[Text-based design files]
Content starts

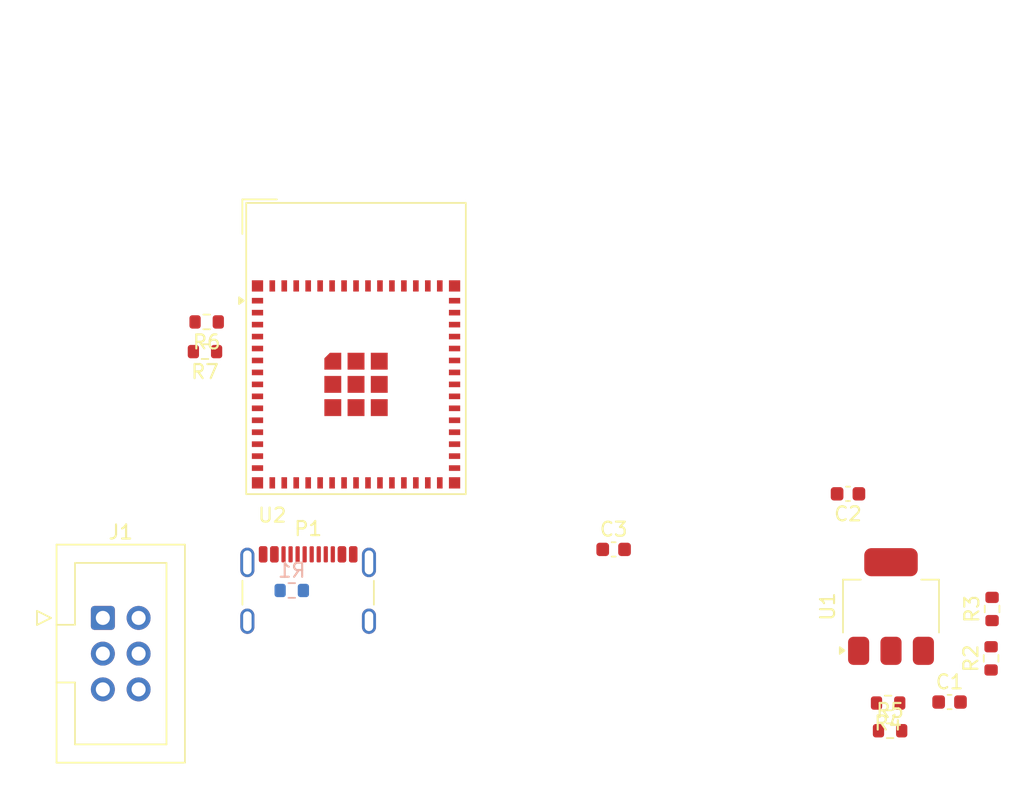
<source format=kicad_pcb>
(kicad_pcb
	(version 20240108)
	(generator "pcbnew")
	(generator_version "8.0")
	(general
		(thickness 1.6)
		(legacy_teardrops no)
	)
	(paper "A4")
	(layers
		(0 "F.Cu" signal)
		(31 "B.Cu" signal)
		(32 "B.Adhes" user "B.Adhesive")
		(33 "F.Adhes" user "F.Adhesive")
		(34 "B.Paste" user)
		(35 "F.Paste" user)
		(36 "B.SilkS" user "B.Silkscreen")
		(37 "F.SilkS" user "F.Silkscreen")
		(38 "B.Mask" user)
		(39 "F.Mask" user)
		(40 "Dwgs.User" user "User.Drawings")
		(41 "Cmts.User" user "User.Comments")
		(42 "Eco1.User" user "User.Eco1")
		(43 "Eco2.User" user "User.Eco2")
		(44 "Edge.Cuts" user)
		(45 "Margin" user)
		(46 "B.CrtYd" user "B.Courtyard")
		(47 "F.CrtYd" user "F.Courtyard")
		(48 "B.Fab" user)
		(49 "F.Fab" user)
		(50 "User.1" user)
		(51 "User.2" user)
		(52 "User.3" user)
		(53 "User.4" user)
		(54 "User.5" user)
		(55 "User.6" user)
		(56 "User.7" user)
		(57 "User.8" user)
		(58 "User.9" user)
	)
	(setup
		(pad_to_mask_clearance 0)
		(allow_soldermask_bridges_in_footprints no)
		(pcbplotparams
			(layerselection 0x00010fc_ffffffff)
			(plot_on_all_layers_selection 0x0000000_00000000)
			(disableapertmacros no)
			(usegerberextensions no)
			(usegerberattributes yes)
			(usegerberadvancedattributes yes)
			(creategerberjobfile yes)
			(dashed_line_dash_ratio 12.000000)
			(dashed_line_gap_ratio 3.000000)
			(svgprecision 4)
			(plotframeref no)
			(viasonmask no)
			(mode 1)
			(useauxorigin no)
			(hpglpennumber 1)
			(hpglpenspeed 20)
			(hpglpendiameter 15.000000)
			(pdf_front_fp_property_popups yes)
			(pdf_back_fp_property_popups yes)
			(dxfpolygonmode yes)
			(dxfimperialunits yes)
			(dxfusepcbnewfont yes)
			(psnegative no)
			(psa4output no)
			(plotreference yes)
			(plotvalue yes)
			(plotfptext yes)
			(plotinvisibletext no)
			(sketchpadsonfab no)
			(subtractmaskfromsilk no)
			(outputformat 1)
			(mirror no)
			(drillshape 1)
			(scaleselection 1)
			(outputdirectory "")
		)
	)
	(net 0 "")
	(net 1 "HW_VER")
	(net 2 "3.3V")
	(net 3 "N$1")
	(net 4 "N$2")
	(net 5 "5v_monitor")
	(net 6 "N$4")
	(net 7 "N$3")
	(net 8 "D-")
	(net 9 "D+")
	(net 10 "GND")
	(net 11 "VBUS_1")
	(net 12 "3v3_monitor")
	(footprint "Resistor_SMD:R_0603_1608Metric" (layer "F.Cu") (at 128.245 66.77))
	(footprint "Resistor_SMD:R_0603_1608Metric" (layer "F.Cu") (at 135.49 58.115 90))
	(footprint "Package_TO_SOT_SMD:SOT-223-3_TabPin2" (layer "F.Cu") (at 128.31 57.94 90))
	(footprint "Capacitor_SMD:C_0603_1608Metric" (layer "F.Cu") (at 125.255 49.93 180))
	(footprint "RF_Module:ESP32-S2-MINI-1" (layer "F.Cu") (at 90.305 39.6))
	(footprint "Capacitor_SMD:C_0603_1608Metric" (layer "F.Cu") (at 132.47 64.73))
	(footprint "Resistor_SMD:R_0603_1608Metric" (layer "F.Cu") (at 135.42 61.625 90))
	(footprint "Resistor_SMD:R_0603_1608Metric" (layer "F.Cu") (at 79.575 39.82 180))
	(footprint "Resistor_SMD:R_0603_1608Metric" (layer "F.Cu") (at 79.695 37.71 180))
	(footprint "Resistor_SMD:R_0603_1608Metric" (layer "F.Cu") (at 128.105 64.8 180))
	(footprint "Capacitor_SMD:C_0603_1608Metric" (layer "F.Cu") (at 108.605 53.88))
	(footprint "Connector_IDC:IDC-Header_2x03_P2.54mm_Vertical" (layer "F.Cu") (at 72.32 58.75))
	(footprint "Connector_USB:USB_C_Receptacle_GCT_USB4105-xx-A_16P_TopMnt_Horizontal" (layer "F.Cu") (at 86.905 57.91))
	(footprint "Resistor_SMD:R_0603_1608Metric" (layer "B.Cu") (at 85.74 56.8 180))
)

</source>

Content ends
Content starts

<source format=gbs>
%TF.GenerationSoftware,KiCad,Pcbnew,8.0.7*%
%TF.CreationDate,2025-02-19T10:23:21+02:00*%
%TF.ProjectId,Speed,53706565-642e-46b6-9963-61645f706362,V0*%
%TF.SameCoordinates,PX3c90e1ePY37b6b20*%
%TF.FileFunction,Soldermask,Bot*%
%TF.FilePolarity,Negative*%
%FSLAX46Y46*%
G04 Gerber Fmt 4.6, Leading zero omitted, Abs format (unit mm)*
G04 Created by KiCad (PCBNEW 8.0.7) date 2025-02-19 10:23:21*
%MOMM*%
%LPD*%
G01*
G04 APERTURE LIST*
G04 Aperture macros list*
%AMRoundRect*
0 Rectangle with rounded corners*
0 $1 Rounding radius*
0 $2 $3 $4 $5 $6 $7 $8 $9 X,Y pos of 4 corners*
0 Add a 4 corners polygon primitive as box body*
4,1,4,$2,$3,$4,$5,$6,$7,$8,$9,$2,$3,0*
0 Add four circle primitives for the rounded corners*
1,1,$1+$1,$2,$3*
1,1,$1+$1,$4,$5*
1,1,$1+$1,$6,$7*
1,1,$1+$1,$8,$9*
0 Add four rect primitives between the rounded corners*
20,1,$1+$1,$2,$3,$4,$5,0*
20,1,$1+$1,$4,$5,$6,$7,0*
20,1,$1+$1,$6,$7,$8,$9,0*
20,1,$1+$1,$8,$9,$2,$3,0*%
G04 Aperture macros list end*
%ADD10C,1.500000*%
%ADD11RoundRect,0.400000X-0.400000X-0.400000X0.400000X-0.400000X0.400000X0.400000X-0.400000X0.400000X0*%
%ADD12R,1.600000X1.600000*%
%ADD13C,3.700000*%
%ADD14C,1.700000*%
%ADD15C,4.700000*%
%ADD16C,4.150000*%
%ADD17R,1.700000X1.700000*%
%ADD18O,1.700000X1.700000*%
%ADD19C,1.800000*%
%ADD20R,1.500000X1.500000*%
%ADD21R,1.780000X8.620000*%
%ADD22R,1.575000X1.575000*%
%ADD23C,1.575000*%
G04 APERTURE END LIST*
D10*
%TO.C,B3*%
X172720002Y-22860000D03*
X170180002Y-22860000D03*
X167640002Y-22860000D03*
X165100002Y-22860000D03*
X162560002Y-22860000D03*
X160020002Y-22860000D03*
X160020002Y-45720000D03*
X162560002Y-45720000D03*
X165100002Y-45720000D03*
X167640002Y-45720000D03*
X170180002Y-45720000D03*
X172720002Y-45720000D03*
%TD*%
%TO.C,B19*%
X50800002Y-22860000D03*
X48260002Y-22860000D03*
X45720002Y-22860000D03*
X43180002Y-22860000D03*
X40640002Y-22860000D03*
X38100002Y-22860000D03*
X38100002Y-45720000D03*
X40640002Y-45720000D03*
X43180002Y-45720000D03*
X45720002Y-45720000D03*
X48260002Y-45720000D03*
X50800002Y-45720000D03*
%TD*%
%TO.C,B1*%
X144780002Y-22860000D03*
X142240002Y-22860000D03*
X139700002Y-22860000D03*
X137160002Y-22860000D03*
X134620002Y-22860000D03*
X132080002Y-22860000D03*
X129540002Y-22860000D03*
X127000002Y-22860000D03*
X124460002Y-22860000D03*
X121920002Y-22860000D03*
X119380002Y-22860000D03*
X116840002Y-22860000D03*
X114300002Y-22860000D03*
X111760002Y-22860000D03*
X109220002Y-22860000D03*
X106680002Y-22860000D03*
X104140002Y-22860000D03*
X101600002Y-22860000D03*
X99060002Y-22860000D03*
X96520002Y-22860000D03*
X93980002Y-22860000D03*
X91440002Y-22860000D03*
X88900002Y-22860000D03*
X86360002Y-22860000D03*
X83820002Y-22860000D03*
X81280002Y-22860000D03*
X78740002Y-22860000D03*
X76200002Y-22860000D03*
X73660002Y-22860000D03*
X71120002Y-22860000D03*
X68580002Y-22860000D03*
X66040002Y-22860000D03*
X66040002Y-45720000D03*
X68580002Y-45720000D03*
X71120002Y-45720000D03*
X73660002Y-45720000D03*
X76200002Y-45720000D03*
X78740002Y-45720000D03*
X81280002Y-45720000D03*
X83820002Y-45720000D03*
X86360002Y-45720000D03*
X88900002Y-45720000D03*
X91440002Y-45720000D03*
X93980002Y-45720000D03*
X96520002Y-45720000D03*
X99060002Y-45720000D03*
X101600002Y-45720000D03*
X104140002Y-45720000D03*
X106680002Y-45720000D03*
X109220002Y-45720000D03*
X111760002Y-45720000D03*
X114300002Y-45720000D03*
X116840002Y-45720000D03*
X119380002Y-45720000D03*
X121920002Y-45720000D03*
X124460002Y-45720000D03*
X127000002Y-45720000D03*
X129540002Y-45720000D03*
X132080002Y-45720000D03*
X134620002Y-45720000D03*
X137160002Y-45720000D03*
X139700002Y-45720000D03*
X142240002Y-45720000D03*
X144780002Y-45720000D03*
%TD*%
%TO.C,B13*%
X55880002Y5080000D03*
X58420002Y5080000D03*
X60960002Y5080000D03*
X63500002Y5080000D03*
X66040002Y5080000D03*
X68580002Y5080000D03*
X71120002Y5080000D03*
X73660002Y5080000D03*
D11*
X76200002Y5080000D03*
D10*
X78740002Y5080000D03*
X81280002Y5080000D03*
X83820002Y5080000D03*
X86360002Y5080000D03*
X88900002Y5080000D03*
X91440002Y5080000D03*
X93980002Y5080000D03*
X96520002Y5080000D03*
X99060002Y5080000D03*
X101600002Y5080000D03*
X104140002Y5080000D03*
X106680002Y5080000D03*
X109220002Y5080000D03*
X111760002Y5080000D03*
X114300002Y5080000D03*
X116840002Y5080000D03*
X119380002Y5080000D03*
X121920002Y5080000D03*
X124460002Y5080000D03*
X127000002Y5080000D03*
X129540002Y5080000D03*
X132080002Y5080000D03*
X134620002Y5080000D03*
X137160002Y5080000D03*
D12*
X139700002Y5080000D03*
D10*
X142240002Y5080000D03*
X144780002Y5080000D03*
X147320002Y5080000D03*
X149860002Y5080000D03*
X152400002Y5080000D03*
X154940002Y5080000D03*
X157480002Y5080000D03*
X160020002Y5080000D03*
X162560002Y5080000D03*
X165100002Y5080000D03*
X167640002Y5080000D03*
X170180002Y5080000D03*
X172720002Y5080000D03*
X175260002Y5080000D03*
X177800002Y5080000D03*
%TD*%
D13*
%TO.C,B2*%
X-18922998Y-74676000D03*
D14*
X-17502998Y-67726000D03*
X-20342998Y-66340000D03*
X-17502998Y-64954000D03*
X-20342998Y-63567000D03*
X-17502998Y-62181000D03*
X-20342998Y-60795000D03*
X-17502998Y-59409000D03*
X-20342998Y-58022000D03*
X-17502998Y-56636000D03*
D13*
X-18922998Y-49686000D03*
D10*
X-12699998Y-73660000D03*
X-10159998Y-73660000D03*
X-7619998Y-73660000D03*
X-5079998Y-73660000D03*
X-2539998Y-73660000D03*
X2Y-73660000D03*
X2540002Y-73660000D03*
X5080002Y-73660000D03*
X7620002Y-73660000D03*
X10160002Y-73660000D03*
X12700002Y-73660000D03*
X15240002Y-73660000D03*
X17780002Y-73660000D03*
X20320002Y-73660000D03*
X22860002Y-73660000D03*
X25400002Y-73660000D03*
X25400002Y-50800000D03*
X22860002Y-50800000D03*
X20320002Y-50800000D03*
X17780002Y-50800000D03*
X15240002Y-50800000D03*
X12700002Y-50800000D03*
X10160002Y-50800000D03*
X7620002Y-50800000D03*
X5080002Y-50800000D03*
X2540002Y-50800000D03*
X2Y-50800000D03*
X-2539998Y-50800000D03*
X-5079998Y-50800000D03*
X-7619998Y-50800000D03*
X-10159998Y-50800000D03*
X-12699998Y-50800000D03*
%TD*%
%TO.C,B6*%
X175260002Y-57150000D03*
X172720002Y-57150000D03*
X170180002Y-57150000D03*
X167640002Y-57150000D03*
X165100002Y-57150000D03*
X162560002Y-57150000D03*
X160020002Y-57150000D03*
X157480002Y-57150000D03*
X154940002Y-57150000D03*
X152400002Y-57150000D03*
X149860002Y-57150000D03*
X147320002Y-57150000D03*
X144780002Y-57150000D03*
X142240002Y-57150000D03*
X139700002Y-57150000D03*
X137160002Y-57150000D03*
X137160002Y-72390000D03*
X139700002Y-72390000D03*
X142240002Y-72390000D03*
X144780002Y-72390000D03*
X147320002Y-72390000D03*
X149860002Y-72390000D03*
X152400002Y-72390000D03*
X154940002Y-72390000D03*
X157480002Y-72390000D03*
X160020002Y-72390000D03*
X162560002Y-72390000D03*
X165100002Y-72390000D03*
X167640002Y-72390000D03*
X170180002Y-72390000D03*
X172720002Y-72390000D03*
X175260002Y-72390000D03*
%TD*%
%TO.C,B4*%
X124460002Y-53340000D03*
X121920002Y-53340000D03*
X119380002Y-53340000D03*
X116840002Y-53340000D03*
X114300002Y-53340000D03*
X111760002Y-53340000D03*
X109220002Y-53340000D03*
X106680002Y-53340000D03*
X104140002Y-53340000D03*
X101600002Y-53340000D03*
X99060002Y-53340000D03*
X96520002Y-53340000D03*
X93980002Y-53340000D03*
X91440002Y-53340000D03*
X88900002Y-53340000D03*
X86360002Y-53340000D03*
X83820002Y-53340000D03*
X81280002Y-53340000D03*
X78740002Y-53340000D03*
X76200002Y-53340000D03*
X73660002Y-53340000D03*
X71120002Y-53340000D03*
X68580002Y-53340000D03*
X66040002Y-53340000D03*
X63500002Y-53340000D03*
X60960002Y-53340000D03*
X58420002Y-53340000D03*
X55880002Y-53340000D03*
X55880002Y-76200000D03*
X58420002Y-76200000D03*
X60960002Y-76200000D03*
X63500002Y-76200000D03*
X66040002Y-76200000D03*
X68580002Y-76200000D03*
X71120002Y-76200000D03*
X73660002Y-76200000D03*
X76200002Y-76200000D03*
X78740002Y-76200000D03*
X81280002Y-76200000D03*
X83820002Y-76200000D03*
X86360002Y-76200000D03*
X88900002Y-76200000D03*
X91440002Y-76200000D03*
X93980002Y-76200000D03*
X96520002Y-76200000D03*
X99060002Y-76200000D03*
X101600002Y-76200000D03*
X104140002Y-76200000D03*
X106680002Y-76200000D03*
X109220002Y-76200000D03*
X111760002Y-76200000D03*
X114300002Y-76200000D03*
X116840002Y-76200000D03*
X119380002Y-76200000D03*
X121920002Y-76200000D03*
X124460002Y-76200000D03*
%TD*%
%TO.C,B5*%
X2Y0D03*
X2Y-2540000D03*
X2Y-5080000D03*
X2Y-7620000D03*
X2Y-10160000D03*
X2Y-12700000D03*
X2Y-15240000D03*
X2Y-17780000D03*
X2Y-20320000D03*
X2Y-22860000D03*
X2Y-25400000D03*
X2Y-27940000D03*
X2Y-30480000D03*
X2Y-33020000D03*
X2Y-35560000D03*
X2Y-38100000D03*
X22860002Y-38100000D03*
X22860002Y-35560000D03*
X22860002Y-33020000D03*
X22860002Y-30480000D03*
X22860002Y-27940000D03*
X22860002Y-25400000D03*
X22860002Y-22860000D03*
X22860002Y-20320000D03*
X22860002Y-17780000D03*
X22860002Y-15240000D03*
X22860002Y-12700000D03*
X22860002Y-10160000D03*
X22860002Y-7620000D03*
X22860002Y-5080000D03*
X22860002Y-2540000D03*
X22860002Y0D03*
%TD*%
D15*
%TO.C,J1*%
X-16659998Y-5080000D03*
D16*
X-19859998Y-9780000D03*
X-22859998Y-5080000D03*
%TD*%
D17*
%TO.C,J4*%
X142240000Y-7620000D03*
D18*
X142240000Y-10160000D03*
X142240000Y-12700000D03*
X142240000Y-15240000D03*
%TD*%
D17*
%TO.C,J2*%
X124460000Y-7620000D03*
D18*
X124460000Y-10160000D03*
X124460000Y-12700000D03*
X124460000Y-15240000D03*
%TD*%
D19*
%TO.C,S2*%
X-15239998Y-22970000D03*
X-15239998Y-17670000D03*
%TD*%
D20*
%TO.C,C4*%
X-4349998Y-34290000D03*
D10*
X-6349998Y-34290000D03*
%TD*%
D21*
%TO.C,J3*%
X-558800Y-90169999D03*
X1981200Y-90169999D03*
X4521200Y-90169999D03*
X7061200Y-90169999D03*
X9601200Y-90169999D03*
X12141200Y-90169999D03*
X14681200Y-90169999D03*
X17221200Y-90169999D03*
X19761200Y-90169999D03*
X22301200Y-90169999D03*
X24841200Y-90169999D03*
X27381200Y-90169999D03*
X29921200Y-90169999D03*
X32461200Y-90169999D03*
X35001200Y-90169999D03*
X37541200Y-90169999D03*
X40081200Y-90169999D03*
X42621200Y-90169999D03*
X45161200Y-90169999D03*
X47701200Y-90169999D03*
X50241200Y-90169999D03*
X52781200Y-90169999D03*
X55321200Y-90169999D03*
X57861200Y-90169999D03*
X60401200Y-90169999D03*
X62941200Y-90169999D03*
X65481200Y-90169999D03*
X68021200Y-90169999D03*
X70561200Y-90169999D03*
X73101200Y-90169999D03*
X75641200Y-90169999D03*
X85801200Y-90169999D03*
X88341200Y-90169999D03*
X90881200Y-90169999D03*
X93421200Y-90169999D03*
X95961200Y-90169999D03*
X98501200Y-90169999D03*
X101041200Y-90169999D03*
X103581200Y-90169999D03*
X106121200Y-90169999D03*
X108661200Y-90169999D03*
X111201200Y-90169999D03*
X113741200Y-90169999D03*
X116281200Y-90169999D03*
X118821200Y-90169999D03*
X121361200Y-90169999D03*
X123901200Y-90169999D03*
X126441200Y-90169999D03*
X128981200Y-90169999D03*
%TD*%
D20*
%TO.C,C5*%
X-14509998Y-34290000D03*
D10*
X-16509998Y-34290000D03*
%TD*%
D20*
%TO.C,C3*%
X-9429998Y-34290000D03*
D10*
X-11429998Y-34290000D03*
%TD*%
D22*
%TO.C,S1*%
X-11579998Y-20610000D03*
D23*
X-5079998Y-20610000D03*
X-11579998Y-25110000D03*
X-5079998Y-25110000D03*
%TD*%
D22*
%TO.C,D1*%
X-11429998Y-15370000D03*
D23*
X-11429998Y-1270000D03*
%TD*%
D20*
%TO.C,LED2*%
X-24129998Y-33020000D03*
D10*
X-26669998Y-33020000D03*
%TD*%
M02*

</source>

Content ends
Content starts

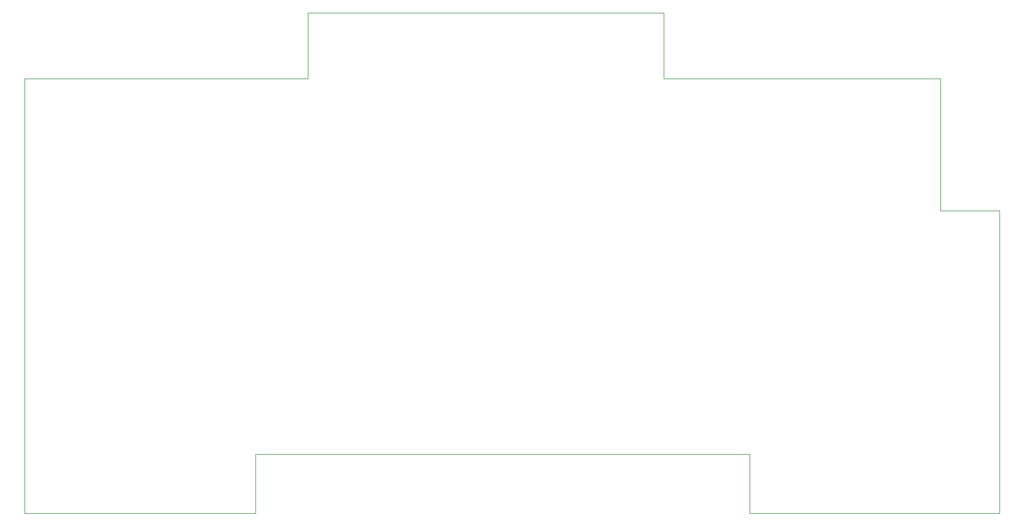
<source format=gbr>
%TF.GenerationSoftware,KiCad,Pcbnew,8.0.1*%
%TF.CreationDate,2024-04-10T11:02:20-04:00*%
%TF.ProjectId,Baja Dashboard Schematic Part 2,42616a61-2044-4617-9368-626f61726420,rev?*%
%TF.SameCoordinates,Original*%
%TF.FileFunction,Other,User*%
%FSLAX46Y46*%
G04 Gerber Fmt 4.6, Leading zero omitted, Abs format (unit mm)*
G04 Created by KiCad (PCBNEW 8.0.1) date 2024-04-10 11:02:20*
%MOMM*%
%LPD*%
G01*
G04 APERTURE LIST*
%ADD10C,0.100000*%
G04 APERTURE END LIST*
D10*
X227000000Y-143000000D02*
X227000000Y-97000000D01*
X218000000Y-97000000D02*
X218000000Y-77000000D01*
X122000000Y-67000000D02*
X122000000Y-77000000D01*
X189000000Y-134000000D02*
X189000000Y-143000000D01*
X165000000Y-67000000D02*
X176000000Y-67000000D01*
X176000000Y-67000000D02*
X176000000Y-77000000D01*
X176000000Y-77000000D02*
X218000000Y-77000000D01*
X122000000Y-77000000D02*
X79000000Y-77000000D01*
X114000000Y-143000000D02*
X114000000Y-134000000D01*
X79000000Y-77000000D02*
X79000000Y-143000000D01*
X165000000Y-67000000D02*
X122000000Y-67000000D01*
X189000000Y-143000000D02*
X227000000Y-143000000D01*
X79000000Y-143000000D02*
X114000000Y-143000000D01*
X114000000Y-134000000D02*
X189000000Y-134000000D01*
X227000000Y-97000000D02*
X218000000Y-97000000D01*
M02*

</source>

Content ends

> ABOUT THIS TASK
All that belongs in your answer is the stretch of entries above from the line with "X172720002Y5080000D03*" through the line with "X96520002Y-53340000D03*", printed exactly.

> SOLUTION FOR THIS EXERCISE
X172720002Y5080000D03*
X175260002Y5080000D03*
X177800002Y5080000D03*
%TD*%
D13*
%TO.C,B2*%
X-18922998Y-74676000D03*
D14*
X-17502998Y-67726000D03*
X-20342998Y-66340000D03*
X-17502998Y-64954000D03*
X-20342998Y-63567000D03*
X-17502998Y-62181000D03*
X-20342998Y-60795000D03*
X-17502998Y-59409000D03*
X-20342998Y-58022000D03*
X-17502998Y-56636000D03*
D13*
X-18922998Y-49686000D03*
D10*
X-12699998Y-73660000D03*
X-10159998Y-73660000D03*
X-7619998Y-73660000D03*
X-5079998Y-73660000D03*
X-2539998Y-73660000D03*
X2Y-73660000D03*
X2540002Y-73660000D03*
X5080002Y-73660000D03*
X7620002Y-73660000D03*
X10160002Y-73660000D03*
X12700002Y-73660000D03*
X15240002Y-73660000D03*
X17780002Y-73660000D03*
X20320002Y-73660000D03*
X22860002Y-73660000D03*
X25400002Y-73660000D03*
X25400002Y-50800000D03*
X22860002Y-50800000D03*
X20320002Y-50800000D03*
X17780002Y-50800000D03*
X15240002Y-50800000D03*
X12700002Y-50800000D03*
X10160002Y-50800000D03*
X7620002Y-50800000D03*
X5080002Y-50800000D03*
X2540002Y-50800000D03*
X2Y-50800000D03*
X-2539998Y-50800000D03*
X-5079998Y-50800000D03*
X-7619998Y-50800000D03*
X-10159998Y-50800000D03*
X-12699998Y-50800000D03*
%TD*%
%TO.C,B6*%
X175260002Y-57150000D03*
X172720002Y-57150000D03*
X170180002Y-57150000D03*
X167640002Y-57150000D03*
X165100002Y-57150000D03*
X162560002Y-57150000D03*
X160020002Y-57150000D03*
X157480002Y-57150000D03*
X154940002Y-57150000D03*
X152400002Y-57150000D03*
X149860002Y-57150000D03*
X147320002Y-57150000D03*
X144780002Y-57150000D03*
X142240002Y-57150000D03*
X139700002Y-57150000D03*
X137160002Y-57150000D03*
X137160002Y-72390000D03*
X139700002Y-72390000D03*
X142240002Y-72390000D03*
X144780002Y-72390000D03*
X147320002Y-72390000D03*
X149860002Y-72390000D03*
X152400002Y-72390000D03*
X154940002Y-72390000D03*
X157480002Y-72390000D03*
X160020002Y-72390000D03*
X162560002Y-72390000D03*
X165100002Y-72390000D03*
X167640002Y-72390000D03*
X170180002Y-72390000D03*
X172720002Y-72390000D03*
X175260002Y-72390000D03*
%TD*%
%TO.C,B4*%
X124460002Y-53340000D03*
X121920002Y-53340000D03*
X119380002Y-53340000D03*
X116840002Y-53340000D03*
X114300002Y-53340000D03*
X111760002Y-53340000D03*
X109220002Y-53340000D03*
X106680002Y-53340000D03*
X104140002Y-53340000D03*
X101600002Y-53340000D03*
X99060002Y-53340000D03*
X96520002Y-53340000D03*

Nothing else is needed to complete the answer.